The Most Exclusive Website in the World
Q. How do you use the web as a medium for your art?
A. “The World’s Most Exclusive Website is a project I did with a few creative people including Chris Baker, Michael Lacker and Doug Lafredo, who helped with design work on the site.”
Only individuals with a certain level of ‘fame’ could enter the website, passing door after door to increasingly exclusive rooms. Jeff explains that this unique project – essentially a social experiment – explored the duality of fame; the paradox inherent in fame being such that the elusive nature of stardom breeds a great sense of loneliness.
“The project explored ideas of fame and what it means to be followed in a culture in which you’re very famous with lots of followers. But are you also very alone? So it was a website that you needed to have a verified Twitter account in order to enter. Right away, a verified Twitter account denotes a certain level of ‘well-knownness’, because you have to be someone who is either personable or someone from the press in order to become a verified Twitter member.
But once you got into the site—if you were able to get access in the first place—you found deeper rooms that required more and more followers for you to access, and ultimately fewer and fewer people were in those rooms, where ultimately, there’s only one person in that room: the person with the most Twitter followers ever. So it was an interesting play on what it means to compare fame as we know it, being backstage at a concert, to being backstage on the Internet.”
I Like To Complain
Q. Where do you find inspiration?
A. “I try to be curious and alert wherever I go. So everything is a form of inspiration.”

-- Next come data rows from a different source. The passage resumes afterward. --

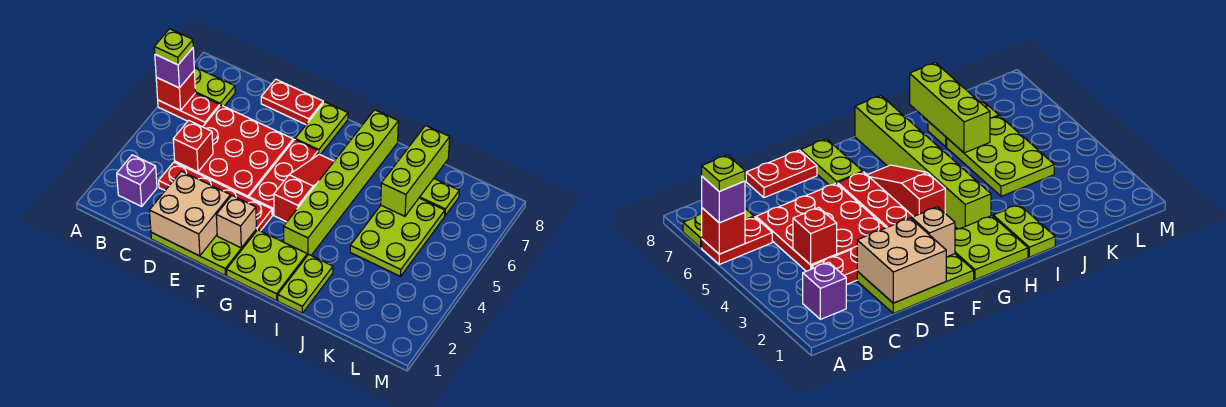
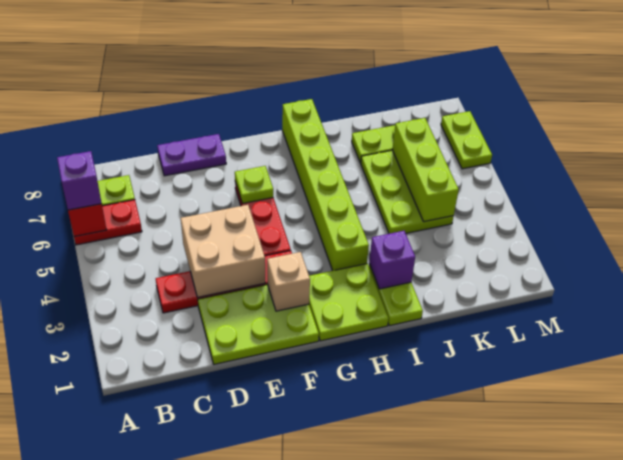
lime 1x1 plate [154,29,193,65] -> lime 1x1 plate moved to [235,166,273,204]
purple 1x1 brick [117,155,157,206] -> purple 1x1 brick moved to [369,231,415,289]
red 3x3 plate [175,105,293,198] -> none
red 1x1 brick [173,120,213,172] -> none
tan 2x2 brick [149,171,231,256] -> tan 2x2 brick moved to [181,205,265,297]
red 1x2 plate [261,79,323,125] -> purple 1x2 plate [157,134,226,176]
lime 1x2 plate [295,102,348,155] -> lime 1x2 plate moved to [441,111,492,169]
red 1x3 slope [274,154,334,222] -> none
lime 1x3 brick [381,126,450,216] -> lime 1x3 brick moved to [392,118,459,222]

Believe it or not, Jeff discovered ‘complaining’ as a prime source of inspiration in his creative pursuits. Harnessing these complaints helped develop his awareness and ability to vocalize what was actually important and decisive.
“I really do like to complain. I spent many, many years—especially when I was back in that victim mode—of pointing blame all around the world except at me. And that was actually very useful training because it helped me to be hyper-aware of what I don’t like, of which there are many things. But when I find something I don’t like I very quickly start to kind of make fun of it. That’s my process. Maybe write jokes about it or riff on it with friends in a funny way, and then I think well how can some of those jokes or some of that way of framing the issue be packaged, and the packaging then becomes the project.”
“When I used to do stand up or improv, some of those points of view would come through in a stage show. But now my way of trying to share these ideas is with projects: some of them on the Internet, some of them on the street, some of them in ways I haven’t figured out yet.”